Отрывок текста
Содержание
«Военная Литература»
Мемуары

В Москву

«Срочно прибыть в Москву для получения новых заданий» — телеграфировали мне из редакции «Правды».

По календарю близилась весна. Но зима не сдавала своих позиций. Свирепые морозы накрепко сковали землю. Как призраки стояли дома, изрешеченные бомбами и снарядами. Словно состарились и поседели решетки Летнего сада, разрисованные снежными узорами.

Правда, уже ощущался перелом: ежедневно на короткое время подавался ток. Вспыхивали лампочки в домах, и казалось, они оживали, начинали дышать. Увеличили нормы выдачи продовольствия, а это был самый верный признак того, что трудное время осталось позади и недалек день, когда Ленинград вырвется из тисков блокады.

Сохранённые данные

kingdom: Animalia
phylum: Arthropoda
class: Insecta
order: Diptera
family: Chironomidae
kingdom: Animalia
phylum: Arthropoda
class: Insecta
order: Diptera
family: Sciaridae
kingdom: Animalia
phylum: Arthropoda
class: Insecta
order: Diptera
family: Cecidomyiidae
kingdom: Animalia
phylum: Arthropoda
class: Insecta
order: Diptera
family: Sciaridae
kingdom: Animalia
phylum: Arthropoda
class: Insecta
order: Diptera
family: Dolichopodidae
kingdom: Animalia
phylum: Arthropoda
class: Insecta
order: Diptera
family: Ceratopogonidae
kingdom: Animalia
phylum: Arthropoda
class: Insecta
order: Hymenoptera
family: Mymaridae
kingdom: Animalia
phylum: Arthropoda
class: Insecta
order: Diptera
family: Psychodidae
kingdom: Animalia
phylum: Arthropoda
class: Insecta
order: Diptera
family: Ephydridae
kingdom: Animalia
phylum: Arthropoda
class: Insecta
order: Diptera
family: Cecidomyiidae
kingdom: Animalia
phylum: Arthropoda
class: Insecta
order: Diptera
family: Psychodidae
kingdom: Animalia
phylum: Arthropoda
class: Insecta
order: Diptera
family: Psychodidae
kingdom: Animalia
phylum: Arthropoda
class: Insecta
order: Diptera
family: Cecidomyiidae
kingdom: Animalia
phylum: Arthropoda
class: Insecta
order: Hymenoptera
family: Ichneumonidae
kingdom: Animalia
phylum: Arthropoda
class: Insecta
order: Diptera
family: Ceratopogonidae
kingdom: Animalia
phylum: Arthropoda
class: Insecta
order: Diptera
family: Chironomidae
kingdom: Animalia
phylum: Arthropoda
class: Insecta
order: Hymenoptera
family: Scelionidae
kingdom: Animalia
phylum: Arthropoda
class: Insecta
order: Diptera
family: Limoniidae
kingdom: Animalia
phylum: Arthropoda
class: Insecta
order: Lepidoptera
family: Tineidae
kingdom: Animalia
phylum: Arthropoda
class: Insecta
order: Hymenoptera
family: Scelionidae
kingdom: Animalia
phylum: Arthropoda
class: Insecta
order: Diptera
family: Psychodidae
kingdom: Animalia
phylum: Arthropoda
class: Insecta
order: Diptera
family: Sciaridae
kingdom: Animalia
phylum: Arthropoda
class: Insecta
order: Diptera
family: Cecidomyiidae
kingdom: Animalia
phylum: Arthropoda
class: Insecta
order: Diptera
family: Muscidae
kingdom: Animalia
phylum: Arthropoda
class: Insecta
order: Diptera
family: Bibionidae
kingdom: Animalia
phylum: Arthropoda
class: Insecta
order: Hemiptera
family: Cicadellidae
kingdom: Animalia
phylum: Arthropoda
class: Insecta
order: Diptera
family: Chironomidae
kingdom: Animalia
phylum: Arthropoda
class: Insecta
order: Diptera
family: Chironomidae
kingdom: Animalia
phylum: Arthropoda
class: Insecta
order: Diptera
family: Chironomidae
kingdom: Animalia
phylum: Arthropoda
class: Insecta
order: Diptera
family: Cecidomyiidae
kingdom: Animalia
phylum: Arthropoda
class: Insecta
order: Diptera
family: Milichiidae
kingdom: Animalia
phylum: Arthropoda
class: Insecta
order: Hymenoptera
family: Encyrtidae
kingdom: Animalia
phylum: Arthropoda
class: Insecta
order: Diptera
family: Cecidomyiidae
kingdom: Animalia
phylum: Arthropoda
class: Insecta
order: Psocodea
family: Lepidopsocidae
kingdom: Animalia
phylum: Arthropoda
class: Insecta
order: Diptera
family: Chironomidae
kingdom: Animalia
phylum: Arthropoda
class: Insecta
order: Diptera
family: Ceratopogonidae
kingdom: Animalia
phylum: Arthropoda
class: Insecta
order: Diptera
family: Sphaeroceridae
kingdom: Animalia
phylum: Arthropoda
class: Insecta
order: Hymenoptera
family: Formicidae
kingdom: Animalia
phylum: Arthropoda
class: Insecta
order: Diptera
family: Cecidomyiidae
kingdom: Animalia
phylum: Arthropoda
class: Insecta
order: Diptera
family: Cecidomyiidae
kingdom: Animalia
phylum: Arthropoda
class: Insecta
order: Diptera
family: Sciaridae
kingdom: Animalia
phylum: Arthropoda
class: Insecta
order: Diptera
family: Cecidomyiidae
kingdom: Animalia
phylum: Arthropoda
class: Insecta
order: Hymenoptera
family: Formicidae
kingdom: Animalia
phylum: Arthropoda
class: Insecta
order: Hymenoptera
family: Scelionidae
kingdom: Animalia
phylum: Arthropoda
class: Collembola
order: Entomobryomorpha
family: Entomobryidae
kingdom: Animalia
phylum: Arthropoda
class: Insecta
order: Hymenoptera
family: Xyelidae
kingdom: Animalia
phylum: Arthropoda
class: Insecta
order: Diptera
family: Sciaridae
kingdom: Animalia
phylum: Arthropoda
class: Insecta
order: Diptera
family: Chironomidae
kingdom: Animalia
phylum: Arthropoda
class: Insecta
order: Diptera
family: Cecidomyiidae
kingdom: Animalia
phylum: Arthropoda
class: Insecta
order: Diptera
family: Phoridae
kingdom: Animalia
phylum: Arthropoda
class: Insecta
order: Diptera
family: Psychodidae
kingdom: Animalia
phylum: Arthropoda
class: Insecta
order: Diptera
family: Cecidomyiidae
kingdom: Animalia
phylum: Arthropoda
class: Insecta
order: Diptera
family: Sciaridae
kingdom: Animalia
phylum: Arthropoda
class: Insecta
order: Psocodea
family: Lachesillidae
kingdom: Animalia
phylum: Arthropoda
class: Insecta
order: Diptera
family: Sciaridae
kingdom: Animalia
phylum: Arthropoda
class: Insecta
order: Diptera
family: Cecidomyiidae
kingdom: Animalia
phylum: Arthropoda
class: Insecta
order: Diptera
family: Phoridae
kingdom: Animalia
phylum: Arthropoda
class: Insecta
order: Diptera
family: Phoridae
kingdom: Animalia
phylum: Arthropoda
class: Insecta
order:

Набор заданий
**1)** Ответьте на вопросы по отрывку:
(a) Из редакции какой газеты пришла телеграмма?
(b) Что было разрисовано снежными узорами?
(c) Что ежедневно подавалось на короткое время?
**2)** Перепечатайте, пожалуйста, часть отрывка, начиная со слов «Правда, уже ощущался» и далее до слов «из тисков блокады.».

Ответы к упражнению
**1)**
(a) Из редакции «Правды».
(b) Решетки Летнего сада.
(c) Ток.

**2)**
Правда, уже ощущался перелом: ежедневно на короткое время подавался ток. Вспыхивали лампочки в домах, и казалось, они оживали, начинали дышать. Увеличили нормы выдачи продовольствия, а это был самый верный признак того, что трудное время осталось позади и недалек день, когда Ленинград вырвется из тисков блокады.